Following the color intensity problem I'm trying to solve.
I came up with the conditional probability (given the ratio of intensities $x_0$ what is the probability that the next ratio $X_1$ will be, in case two balls are still of different colors) $$ \mathbb{P}(X_1 < x | X_0 = x_0) = \begin{cases} 2 \cdot \int\limits_0^1 \int\limits_0^{xy}\frac{1}{x_0+1} \cdot \frac{1}{x_0+1} \mathop{\mathrm{d}x}\mathop{\mathrm{d}y},\qquad\qquad\qquad\qquad\qquad\qquad\qquad\,\,\,\,\, x_0 >x \\ 2 \cdot \left[\int\limits_0^{x_0 / x}\int\limits_0^{xy} \frac{1}{x_0+1} \cdot \frac{1}{x_0+1} \mathop{\mathrm{d}x}\mathop{\mathrm{d}y}+\int\limits_{x_0/x}^{1}\int\limits_0^{x_0}\frac{1}{x_0+1} \cdot \frac{1}{x_0+1} \mathop{\mathrm{d}x}\mathop{\mathrm{d}y}\right],\qquad x_0 \leq x \end{cases} $$
where $2$ - comes from two ways of assigning different colors to two balls. W.l.o.g. I assumed blue ball previous intensity is $1$, and red ball had intensity $x_0$, i.e. new intensities should be uniformly picked from $[-1, x_0]$.
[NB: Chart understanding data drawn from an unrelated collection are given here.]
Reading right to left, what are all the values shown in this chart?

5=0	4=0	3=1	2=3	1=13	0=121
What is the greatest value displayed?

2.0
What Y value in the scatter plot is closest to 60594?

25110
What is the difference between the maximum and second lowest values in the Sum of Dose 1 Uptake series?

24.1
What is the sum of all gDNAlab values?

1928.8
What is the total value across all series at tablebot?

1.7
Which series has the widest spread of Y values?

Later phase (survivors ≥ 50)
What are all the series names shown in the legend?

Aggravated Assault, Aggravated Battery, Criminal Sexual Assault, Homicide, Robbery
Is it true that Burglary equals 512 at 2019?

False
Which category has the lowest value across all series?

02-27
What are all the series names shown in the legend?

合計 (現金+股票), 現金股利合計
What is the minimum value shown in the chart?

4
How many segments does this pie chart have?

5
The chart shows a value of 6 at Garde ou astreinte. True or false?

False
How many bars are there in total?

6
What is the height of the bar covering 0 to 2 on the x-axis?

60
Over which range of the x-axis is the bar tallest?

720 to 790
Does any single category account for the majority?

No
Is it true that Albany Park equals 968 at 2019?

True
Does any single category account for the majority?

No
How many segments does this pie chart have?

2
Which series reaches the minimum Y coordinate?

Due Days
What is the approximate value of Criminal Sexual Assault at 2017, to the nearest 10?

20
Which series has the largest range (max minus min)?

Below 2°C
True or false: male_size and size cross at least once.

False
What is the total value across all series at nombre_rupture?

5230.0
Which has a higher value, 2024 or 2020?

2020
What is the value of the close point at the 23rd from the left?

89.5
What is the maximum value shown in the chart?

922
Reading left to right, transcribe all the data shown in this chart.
Solving, $$ \mathbb{P}(X_1 < x | X_0 = x_0) = \begin{cases} \frac{x}{(x_0+1)^2},\qquad\qquad\qquad\,\,\, x_0 >x \\ \frac{2}{(x_0+1)^2} \left[x_0 - \frac{x_0^2}{2x}\right],\qquad x_0 \leq x \end{cases} $$
Taking a derivative I can calculate a pdf, $$ f_{x_0}(x) = \begin{cases} \frac{1}{(x_0+1)^2},\qquad\,\,\,\, x_0 > x \\ \frac{x_0^2}{x^2(x_0+1)^2},\qquad x_0 \leq x \end{cases} $$
Now, denote the expected number of steps until both balls are colored in the same color as $g(x_0)$ for the initial ratio of intensities $x_0$. Then we get an equation $$ g(x_0) = 1 + \int\limits_0^{\infty} f_{x_0} (x) g(x) \mathop{\mathrm{d}x} $$
My question is, how can I solve this integral equation to get $g(x)$?